Private inference using homomorphic encryption has gained a great attention to leverage powerful predictive models, e.g., deep convolutional neural networks (CNNs), in the area where data privacy is crucial, such as in healthcare or medical services. Processing convolution layers, however, occupies a huge portion (more than 85%) of the total latency for private CNN inference. To solve this issue, this paper presents Hyena utilizing a novel homomorphic convolution algorithm that provides speedup, communication cost, and storage saving. We first note that padded convolution provides the advantage of model storage saving, but it does not support output channel packing, thereby increasing the amount of computation and communication. We address this limitation by proposing a novel plaintext multiplication algorithm using the Walsh-Hadamard matrix. Furthermore, we propose the optimization techniques to significantly reduce the latency of the proposed convolution by selecting the optimal encryption parameters and applying lazy reduction. Overall, Hyena achieves 1.6-3.8x speedup and reduces the weight storage by 2000-8000x compared to the conventional convolution. For deep CNNs like VGG-16, ResNet-20, and MobileNetV1 on ImageNet, Hyena reduces the end-to-end latency by 1.3-2.5x, the memory usage by 2.1-7.9x and communication cost by 1.4-1.5x compared to conventional method.
Paper Structure (22 sections, 4 equations, 9 figures, 4 tables)
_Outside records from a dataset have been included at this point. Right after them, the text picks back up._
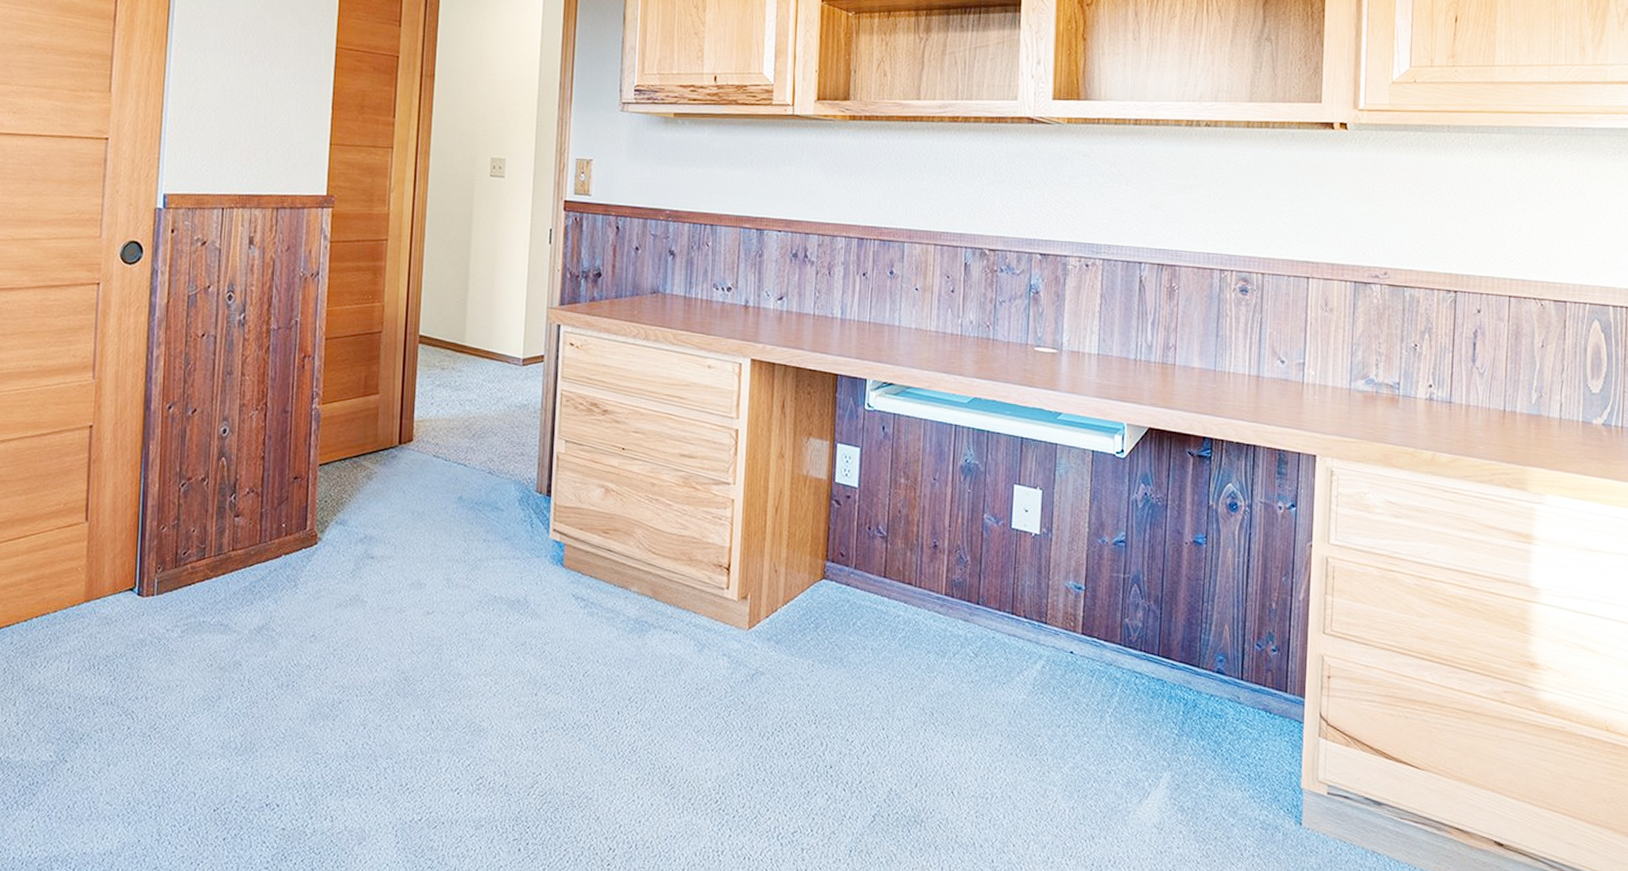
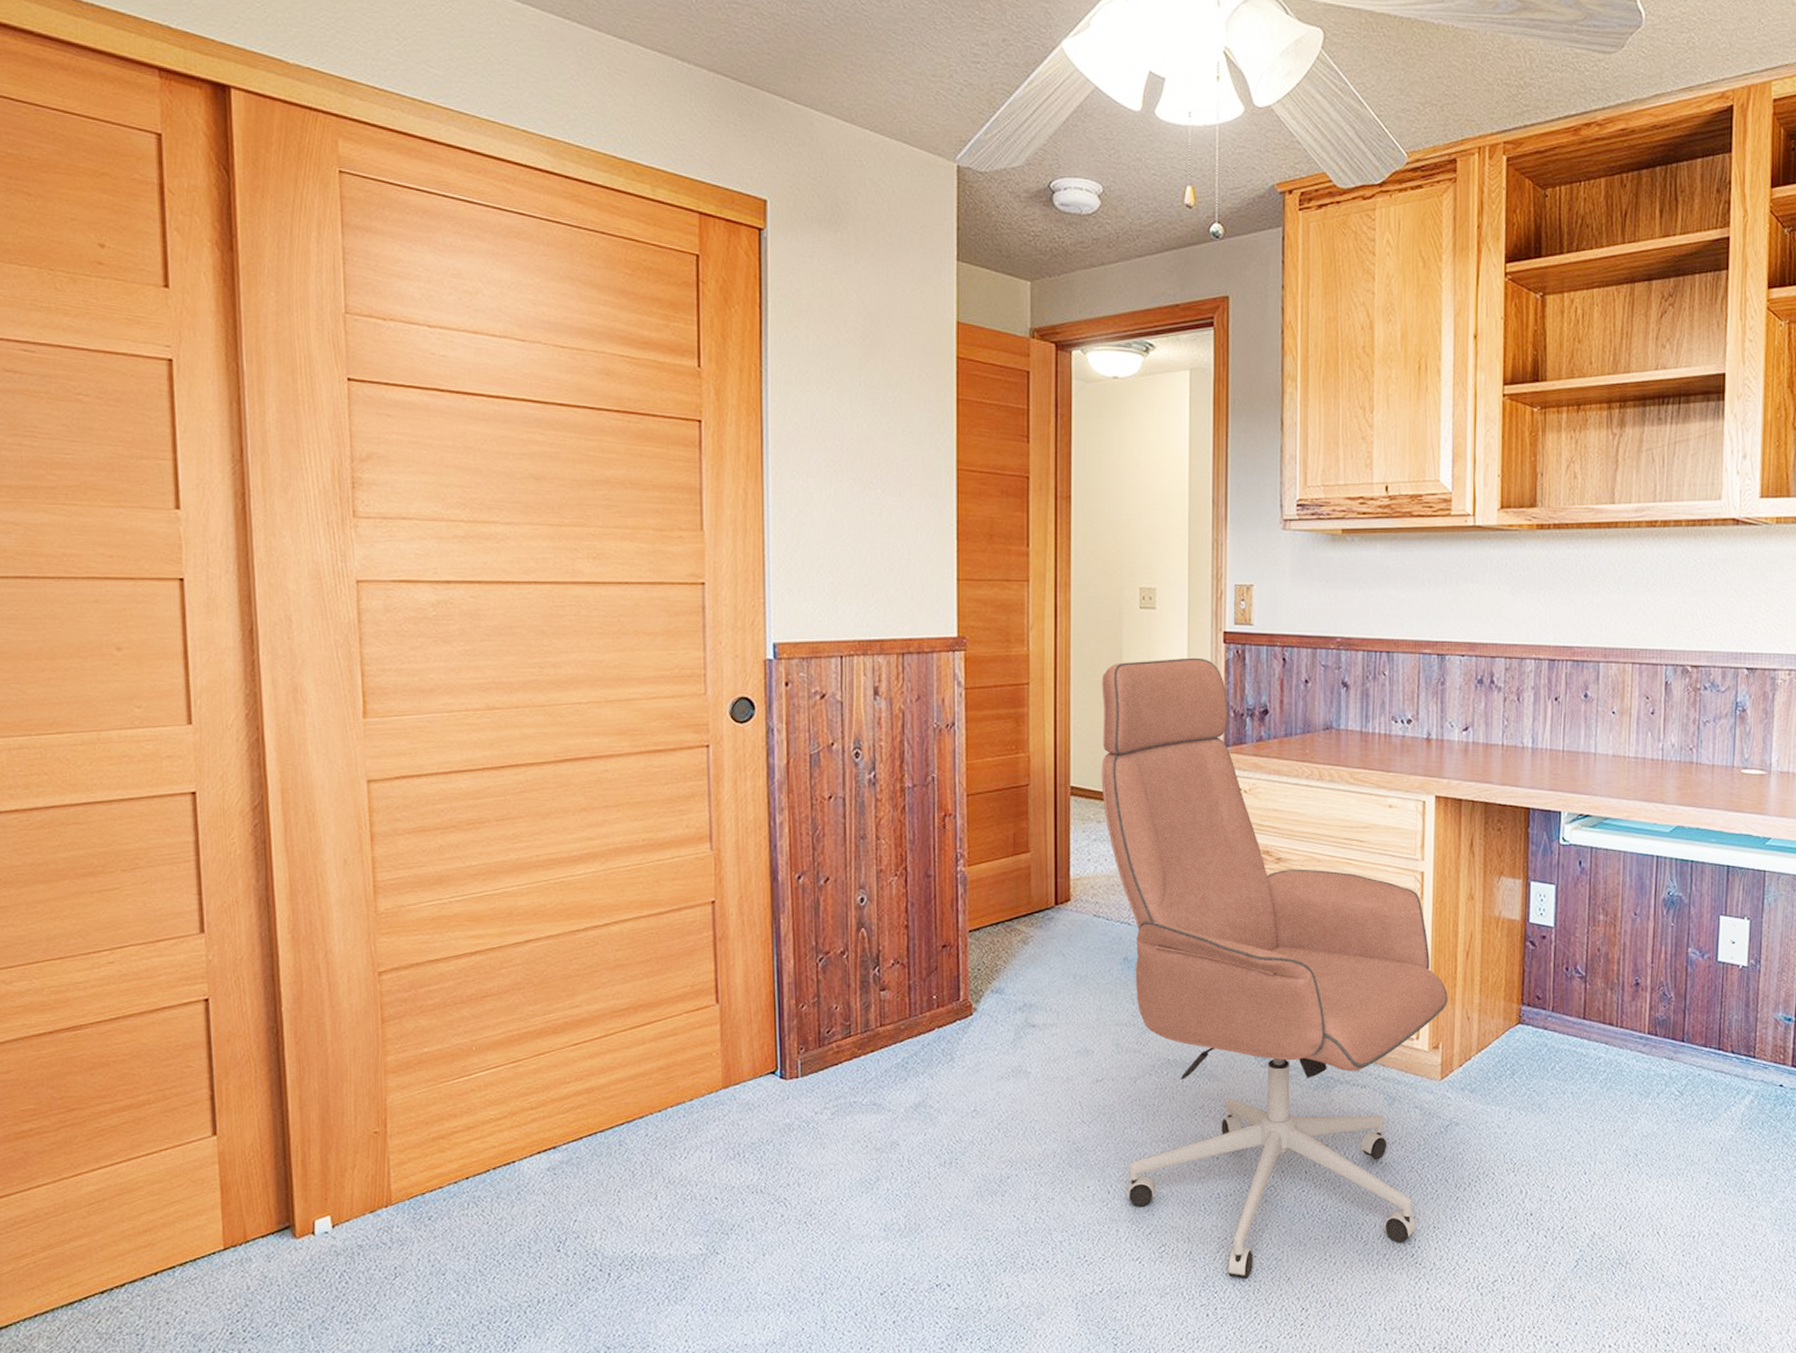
office chair: none [447,222,757,816] -> present [1101,657,1448,1280]

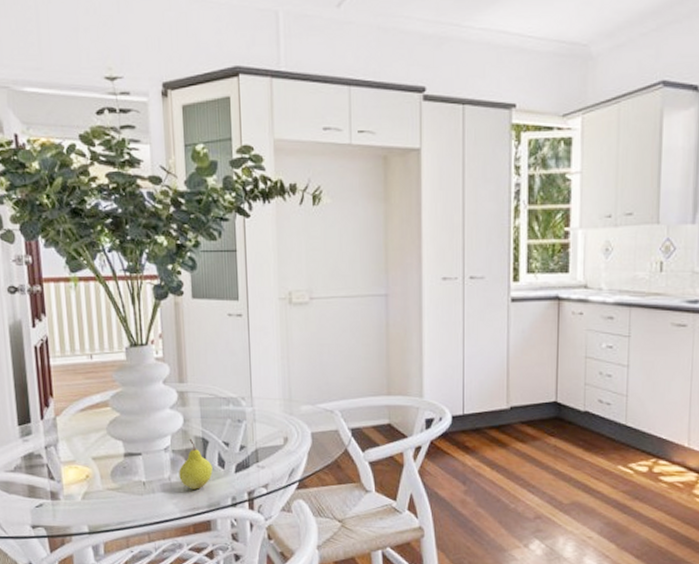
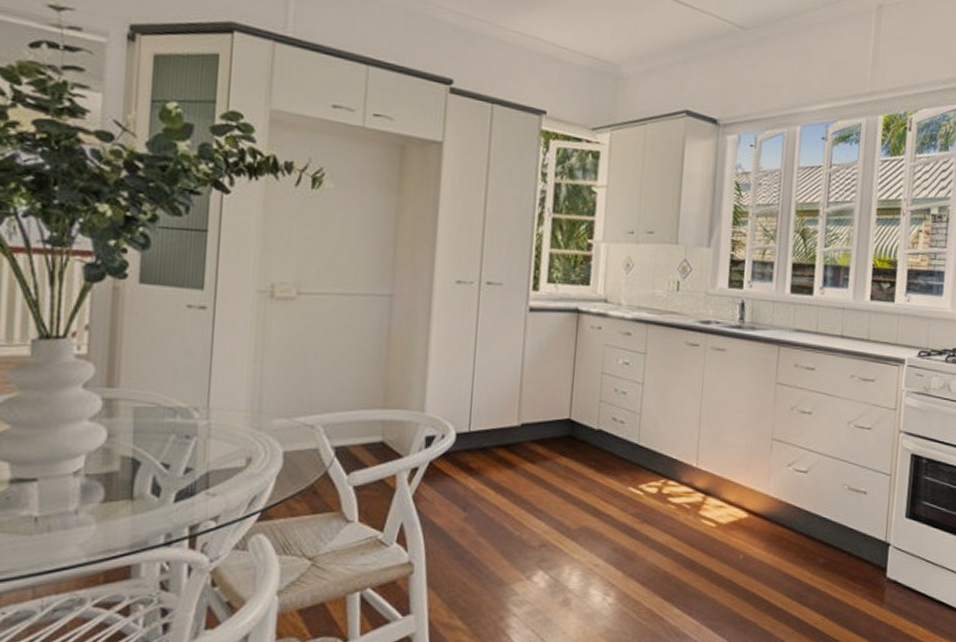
fruit: present [179,438,213,490] -> none [91,459,143,525]

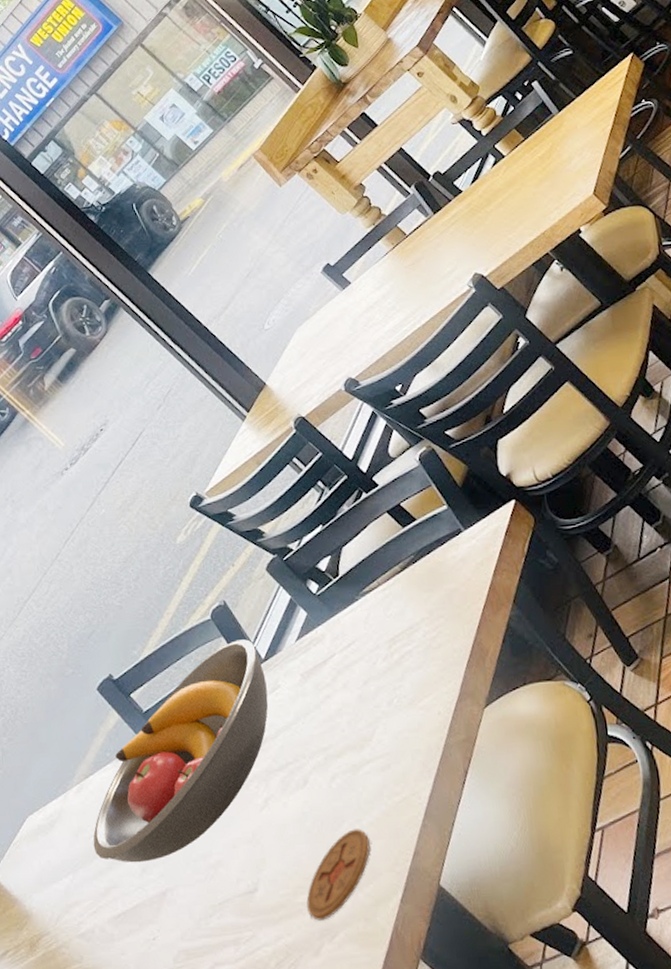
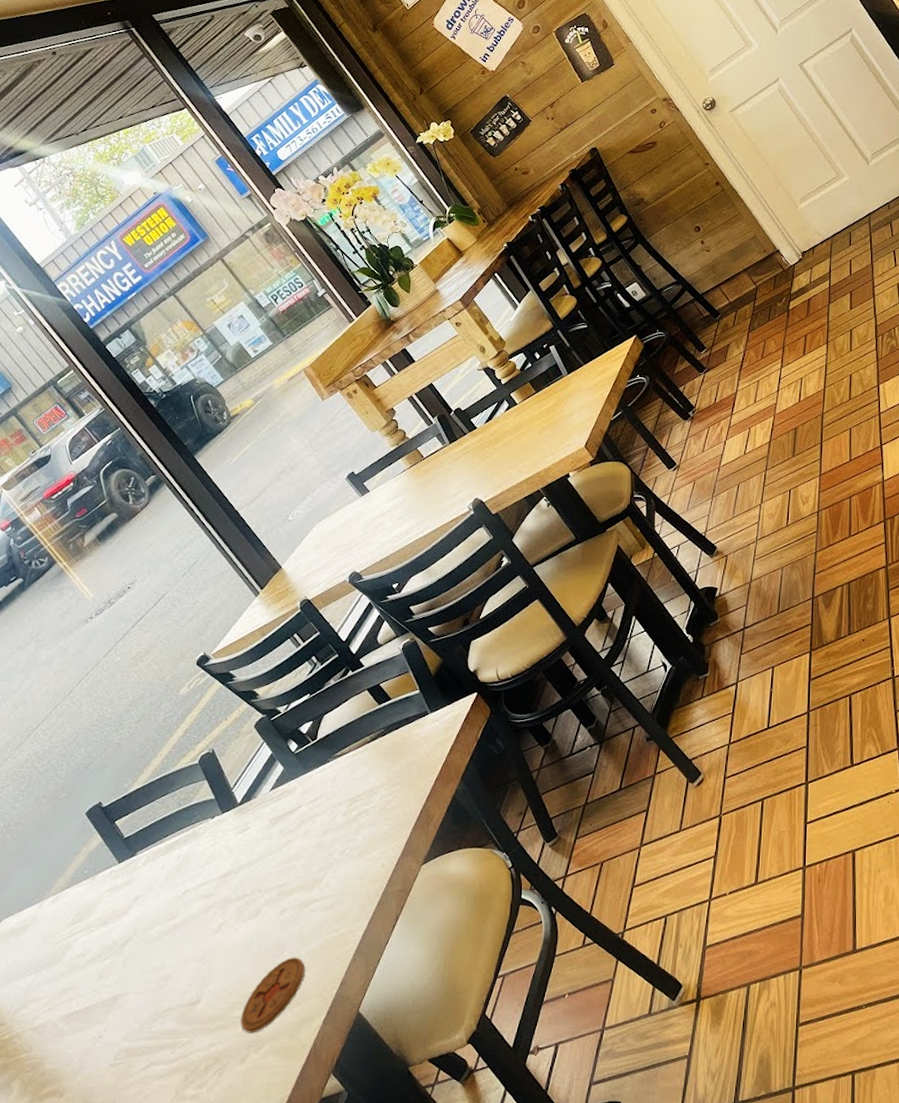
fruit bowl: present [93,639,268,863] -> none [59,784,238,969]

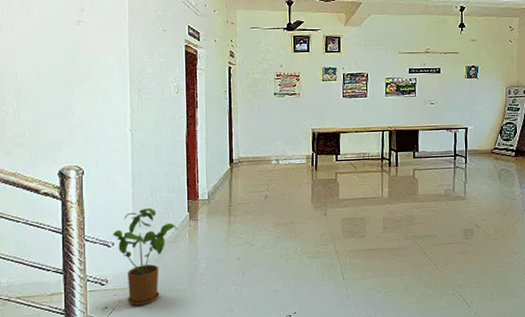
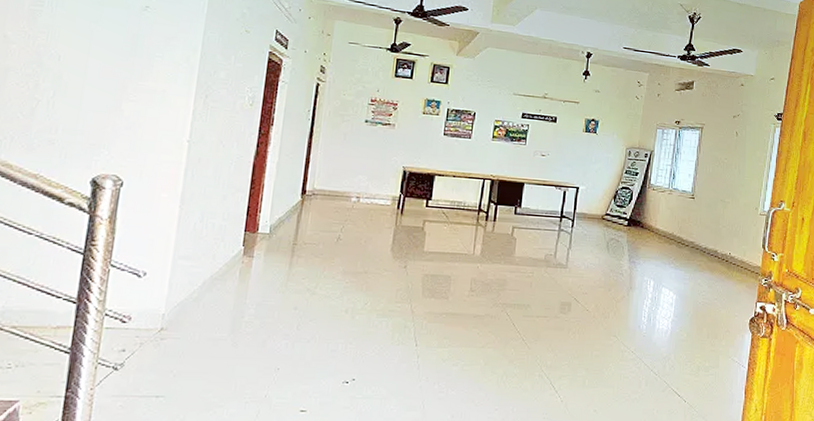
house plant: present [113,208,178,307] -> none [146,236,228,353]

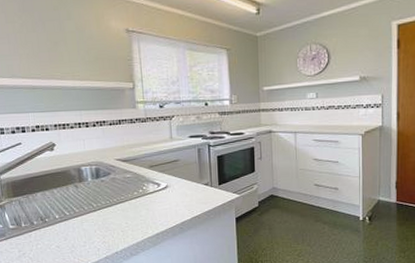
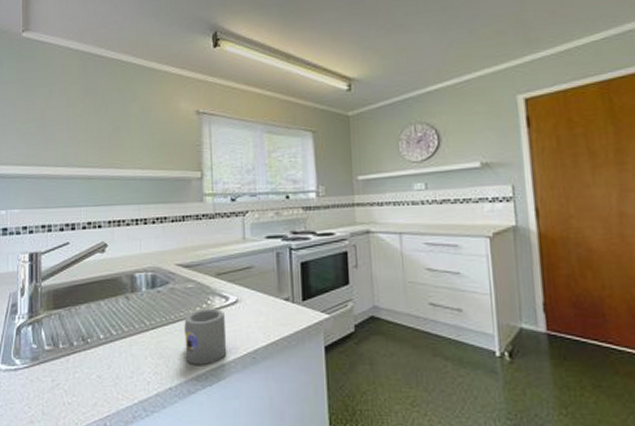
mug: none [125,192,160,236] -> present [184,308,227,366]

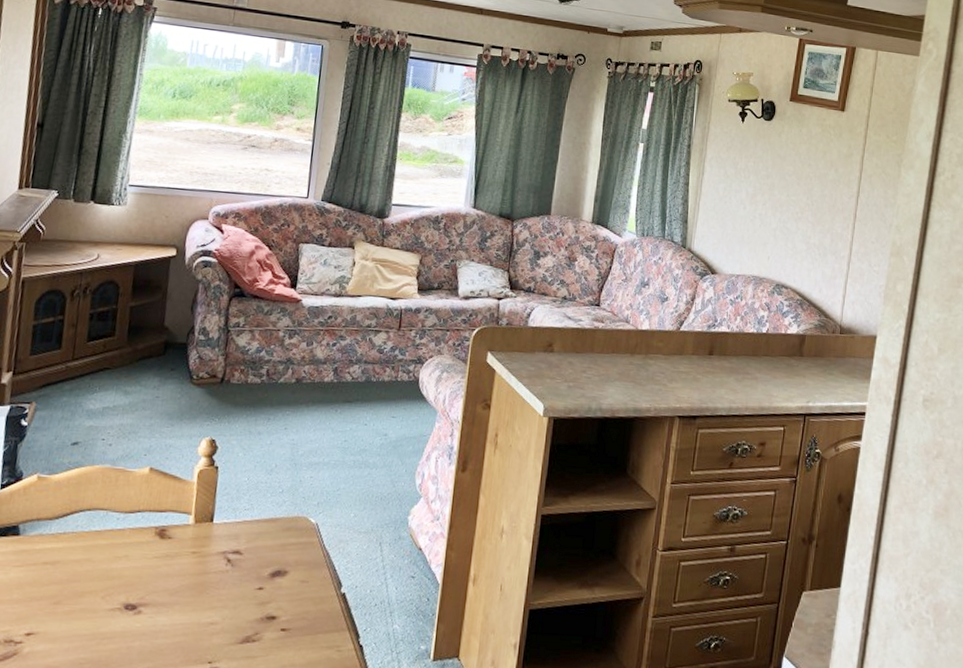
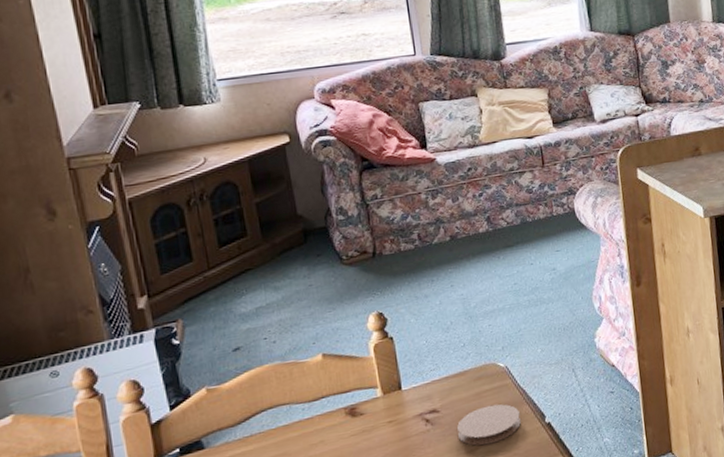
coaster: none [254,559,318,601] -> present [456,404,521,446]

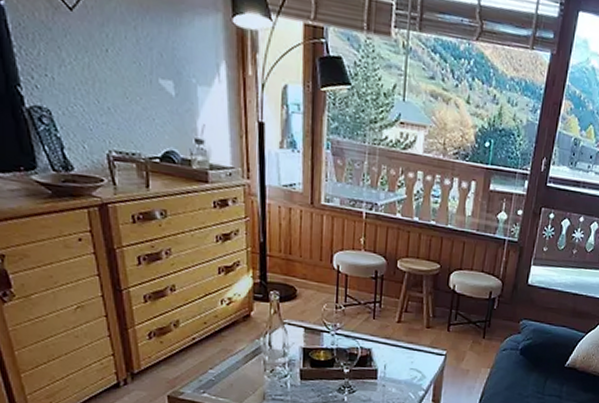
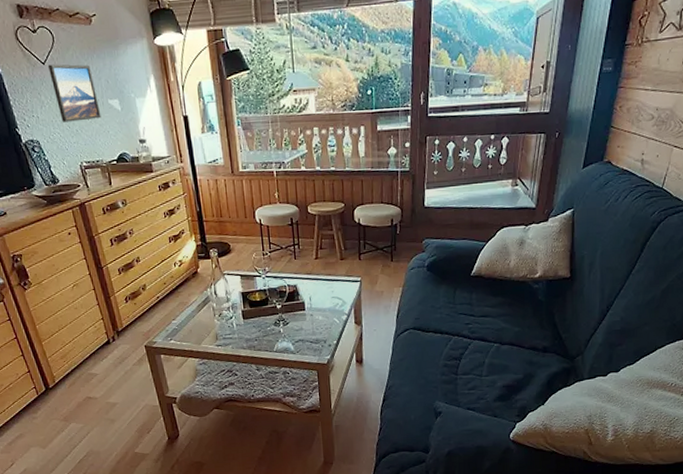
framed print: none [76,12,146,100] -> present [47,64,101,122]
This paper contains 22 sections, 4 equations, 9 figures, 4 tables.

Figures (9)

  • Figure 1: Latency breakdown between linear vs. nonlinear layers for PI with VGG-16 and ResNet-18 on TinyImagenet garimella2023characterizing. Processing convolution layers occupies more than 85 % of the total end-to-end latency.
  • Figure 2: HE convolutions with multiple input and output channels: (a) conventional (packed) and (b) padded convolution. For $f$, the subscript denotes the weight scalar order, while the superscripts specify the output and input channels, respectively.
  • Figure 3: Proposed convolution with multiple input and output channels enabling channel packing.
  • Figure 4: Bit width of ciphertext coefficients during HE convolution. $result$ is to store each multiplication output, and $sum$ is to accumulate the partial sums to obtain the final convolution result. $\llbracket \textbf{0}\rrbracket$ denotes an empty ciphertext. Blue areas represent HE multiplication operations ($\textbf{PMult}$ or $\textbf{CMult}^{-}$), and green areas represent HE addition operations ($\textbf{HAdd}$ or $\textbf{HAdd}^{128}$): (a) conventional convolution, and (b) proposed convolution with lazy reduction.
  • Figure 5: Normalized convolution latency where the tuple represents (input channel width, input channel count, output channel count): (a) conventional convolution (baseline), (b) conventional convolution without hoisting technique, (c) proposed convolution without latency optimization, (d) proposed convolution with optimal parameter selection only, and (e) proposed convolution with all optimization techniques.